Farther south than Skye, the vegetation of the middle Holocene consisted of birch–hazel scrub or woodland with some oak and elm (Andrews et al., 1987; Walker and Lowe, 1987; Hirons and Edwards, 1990). Subsequent to 4000 BP woodland contracted and heathland and grassland expanded. A reduction in woodland cover at about this time has been widely noted in Scotland (see Allt na Feithe Sheilich and Loch Maree) and may be due to either an increase in storminess or human impact, or a combination of the two (Birks, 1987).

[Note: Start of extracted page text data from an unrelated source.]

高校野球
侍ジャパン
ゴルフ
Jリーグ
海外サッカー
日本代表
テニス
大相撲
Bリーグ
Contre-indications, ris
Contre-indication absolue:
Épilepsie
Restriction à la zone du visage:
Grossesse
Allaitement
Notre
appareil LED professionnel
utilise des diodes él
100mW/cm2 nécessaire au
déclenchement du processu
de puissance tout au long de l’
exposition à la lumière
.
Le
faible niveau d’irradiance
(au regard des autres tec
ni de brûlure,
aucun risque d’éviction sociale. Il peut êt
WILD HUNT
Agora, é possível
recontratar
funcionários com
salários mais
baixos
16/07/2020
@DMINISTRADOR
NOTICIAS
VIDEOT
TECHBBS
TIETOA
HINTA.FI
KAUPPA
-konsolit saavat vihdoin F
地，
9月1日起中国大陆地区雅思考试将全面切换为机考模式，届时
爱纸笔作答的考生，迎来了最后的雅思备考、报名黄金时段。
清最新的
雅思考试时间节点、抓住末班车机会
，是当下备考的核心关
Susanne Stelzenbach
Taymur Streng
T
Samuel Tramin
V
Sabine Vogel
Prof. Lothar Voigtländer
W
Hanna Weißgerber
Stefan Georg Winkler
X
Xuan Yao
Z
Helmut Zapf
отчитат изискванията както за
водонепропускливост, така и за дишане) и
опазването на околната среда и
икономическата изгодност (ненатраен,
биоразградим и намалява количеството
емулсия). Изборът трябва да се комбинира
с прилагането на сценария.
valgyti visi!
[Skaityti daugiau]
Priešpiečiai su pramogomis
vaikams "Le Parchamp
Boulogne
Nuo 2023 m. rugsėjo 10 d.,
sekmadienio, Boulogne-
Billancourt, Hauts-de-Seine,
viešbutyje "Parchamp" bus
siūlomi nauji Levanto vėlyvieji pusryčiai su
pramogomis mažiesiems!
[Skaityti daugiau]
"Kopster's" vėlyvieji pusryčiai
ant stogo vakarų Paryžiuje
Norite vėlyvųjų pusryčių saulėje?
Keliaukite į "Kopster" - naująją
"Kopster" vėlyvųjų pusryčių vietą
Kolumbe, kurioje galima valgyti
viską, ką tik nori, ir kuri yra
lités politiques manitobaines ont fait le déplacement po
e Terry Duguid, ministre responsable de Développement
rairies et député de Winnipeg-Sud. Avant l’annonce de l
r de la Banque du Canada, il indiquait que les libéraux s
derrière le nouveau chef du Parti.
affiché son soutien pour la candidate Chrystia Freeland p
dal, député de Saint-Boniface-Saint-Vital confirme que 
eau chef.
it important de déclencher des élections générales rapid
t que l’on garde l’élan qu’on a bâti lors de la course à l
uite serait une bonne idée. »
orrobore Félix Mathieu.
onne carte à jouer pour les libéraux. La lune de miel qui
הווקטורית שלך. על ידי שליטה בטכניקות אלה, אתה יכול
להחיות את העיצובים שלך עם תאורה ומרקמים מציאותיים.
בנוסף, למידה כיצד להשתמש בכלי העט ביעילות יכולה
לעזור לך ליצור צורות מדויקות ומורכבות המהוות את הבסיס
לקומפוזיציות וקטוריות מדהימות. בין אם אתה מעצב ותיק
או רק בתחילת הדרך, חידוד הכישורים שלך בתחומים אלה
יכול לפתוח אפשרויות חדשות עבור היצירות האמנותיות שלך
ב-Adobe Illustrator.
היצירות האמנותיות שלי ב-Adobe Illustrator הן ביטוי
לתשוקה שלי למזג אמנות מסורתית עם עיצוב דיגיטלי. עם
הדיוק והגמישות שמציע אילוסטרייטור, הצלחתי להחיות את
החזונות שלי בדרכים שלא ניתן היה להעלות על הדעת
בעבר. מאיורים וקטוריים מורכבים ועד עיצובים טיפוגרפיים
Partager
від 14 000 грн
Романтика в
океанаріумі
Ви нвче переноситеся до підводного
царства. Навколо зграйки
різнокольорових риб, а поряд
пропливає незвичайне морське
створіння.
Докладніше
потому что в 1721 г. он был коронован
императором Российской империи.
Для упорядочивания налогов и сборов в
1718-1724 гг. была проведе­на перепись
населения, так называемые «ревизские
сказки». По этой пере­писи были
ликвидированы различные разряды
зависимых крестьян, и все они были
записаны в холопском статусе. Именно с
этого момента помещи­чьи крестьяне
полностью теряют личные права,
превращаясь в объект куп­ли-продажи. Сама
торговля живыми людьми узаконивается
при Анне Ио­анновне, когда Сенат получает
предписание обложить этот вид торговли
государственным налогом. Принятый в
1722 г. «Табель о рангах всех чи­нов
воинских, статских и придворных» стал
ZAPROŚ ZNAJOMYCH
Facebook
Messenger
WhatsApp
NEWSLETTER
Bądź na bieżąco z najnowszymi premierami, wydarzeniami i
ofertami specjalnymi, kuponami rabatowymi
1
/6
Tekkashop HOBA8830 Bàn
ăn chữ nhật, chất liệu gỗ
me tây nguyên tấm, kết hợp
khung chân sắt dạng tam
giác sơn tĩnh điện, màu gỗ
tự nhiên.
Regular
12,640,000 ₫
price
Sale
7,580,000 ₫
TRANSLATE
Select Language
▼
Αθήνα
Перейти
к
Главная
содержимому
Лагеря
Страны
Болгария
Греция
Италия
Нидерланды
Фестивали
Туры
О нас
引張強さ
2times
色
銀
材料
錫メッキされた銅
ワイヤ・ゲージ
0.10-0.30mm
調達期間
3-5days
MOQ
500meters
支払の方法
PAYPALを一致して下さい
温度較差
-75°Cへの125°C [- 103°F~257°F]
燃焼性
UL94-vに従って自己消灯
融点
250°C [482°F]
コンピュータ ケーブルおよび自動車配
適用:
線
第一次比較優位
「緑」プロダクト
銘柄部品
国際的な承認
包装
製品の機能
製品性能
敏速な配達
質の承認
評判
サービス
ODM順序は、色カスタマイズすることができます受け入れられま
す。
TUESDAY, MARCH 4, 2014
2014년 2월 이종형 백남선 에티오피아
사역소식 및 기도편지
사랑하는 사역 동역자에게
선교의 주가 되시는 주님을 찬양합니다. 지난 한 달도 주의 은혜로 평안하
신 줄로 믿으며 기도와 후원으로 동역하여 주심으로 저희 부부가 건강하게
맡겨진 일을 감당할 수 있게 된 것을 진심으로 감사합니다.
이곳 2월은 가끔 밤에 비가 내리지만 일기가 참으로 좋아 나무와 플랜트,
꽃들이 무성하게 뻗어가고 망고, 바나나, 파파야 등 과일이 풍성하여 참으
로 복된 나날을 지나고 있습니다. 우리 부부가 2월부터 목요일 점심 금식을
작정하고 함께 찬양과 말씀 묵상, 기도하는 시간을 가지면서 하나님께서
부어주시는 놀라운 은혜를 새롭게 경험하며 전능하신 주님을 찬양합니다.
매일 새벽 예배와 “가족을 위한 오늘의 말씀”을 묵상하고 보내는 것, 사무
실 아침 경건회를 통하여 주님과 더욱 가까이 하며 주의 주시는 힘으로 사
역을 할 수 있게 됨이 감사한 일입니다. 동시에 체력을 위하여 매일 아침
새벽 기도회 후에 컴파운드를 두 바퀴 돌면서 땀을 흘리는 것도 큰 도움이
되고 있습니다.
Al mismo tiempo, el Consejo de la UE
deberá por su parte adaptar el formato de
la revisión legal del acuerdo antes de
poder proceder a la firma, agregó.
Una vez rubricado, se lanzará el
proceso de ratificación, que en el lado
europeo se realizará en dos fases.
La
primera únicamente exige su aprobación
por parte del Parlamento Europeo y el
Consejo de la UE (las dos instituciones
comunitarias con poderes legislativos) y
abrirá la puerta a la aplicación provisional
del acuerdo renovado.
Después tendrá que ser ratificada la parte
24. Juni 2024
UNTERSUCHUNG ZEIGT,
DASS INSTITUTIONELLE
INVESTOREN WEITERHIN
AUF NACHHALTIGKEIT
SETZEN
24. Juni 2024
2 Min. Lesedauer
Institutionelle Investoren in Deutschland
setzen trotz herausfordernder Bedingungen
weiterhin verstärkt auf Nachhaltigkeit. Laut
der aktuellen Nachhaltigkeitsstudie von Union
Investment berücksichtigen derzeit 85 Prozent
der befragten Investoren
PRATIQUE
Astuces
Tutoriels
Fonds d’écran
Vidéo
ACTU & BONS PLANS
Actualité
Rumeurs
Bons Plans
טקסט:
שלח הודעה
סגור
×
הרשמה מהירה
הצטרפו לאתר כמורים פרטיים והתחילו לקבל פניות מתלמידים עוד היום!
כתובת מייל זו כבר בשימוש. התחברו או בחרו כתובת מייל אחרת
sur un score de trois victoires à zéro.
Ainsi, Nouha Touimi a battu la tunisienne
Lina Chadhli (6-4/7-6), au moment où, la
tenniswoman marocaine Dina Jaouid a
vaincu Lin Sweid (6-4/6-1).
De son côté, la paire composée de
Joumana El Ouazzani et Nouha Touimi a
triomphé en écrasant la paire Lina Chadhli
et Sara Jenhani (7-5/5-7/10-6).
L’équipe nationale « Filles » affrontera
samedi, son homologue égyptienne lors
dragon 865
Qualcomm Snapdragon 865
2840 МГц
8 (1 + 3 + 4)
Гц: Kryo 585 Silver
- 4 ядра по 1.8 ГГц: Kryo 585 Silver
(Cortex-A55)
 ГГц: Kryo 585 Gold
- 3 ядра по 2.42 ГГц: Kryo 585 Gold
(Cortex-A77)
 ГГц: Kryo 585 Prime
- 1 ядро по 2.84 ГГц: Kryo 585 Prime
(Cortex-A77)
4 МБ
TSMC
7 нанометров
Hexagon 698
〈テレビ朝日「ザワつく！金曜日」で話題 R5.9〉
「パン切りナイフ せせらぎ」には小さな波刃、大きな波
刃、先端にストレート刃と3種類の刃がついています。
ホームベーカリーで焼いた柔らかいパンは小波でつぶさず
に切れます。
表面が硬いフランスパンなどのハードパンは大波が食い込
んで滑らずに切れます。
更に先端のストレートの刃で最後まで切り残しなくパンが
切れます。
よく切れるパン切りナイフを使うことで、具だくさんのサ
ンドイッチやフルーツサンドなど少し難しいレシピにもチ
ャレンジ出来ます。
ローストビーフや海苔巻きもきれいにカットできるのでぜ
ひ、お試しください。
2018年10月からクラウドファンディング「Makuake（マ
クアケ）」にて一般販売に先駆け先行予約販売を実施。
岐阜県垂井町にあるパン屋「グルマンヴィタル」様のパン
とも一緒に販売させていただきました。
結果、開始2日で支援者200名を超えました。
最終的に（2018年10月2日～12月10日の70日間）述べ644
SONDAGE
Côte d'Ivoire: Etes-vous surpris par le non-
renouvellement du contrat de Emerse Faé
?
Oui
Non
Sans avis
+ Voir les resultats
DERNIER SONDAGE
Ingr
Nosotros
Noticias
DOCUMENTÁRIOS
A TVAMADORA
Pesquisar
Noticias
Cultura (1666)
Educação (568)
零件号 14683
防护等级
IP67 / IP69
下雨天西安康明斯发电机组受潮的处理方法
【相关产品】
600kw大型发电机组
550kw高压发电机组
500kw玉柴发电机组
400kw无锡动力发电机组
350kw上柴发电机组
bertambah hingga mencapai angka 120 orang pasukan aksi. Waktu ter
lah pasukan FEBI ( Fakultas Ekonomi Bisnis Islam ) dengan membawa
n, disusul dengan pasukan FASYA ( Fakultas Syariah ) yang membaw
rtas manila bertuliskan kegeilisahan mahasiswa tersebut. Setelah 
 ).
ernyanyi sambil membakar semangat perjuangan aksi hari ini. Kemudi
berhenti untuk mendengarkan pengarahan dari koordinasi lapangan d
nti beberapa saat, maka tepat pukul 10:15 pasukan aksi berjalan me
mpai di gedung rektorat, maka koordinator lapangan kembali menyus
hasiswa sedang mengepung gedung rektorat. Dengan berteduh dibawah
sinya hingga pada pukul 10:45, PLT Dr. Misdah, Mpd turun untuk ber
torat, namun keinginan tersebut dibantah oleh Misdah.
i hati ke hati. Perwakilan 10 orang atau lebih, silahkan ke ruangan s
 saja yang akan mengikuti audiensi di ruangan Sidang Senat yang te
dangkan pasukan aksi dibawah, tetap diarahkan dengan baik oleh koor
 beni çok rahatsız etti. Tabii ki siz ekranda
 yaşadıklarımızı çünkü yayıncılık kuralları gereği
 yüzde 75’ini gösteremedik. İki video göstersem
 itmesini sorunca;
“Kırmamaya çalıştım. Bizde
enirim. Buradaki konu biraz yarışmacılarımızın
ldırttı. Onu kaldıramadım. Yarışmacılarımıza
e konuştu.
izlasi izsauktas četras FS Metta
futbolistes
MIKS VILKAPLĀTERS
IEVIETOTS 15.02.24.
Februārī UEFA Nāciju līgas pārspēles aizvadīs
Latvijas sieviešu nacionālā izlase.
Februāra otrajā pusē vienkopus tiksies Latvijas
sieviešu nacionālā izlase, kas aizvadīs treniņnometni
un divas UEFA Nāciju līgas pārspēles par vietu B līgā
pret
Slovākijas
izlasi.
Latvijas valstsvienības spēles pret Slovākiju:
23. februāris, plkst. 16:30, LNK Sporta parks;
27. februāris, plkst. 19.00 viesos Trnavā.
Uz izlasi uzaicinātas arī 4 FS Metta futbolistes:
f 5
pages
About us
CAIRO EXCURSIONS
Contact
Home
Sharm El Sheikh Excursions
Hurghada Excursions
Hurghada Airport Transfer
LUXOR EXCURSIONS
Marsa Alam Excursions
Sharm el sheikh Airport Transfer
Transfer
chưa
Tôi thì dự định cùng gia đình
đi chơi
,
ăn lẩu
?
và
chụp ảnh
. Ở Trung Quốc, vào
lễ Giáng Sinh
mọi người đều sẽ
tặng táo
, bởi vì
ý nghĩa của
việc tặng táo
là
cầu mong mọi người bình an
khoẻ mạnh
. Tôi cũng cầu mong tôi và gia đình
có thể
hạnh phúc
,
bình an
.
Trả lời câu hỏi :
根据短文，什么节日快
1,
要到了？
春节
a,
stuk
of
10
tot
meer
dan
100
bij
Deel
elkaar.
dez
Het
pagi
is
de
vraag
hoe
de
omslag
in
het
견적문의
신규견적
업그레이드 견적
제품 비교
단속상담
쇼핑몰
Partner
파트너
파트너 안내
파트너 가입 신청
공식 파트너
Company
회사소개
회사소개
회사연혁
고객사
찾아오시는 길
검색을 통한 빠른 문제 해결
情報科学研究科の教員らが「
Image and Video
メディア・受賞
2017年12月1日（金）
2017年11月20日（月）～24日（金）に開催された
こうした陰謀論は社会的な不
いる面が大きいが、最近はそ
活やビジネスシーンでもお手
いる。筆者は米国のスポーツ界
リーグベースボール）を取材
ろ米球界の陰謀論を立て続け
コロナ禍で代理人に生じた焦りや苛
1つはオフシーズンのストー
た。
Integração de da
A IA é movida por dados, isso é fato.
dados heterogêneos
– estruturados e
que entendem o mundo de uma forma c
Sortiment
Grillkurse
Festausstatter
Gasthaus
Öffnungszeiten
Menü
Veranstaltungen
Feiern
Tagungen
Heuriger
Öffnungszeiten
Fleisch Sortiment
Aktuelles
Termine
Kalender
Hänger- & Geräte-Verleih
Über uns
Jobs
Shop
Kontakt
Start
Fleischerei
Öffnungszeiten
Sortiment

The final generation of raised marine features formed around the coasts of the inner Hebrides was produced at the maximum of, and subsequent to the Main Postglacial Transgression. As with the Lateglacial shorelines, the features are most impressively developed along part of the West Coast of Jura, particularly at Inver where as many as 30 distinct shingle ridges occur one above the other (Dawson, 1979). Radiocarbon dates on marine shells from Oronsay (Jardine, 1978, 1987) suggest that the maximum Holocene sea level was attained at around 6500–7000 BP. Thus the 'staircase' of shingle ridges at Inver was likely to have been formed in the last 6500 years.

Small-scale periglacial features are currently active on a number of mountains on Rum (Western Hills) and Mull (Godard, 1959).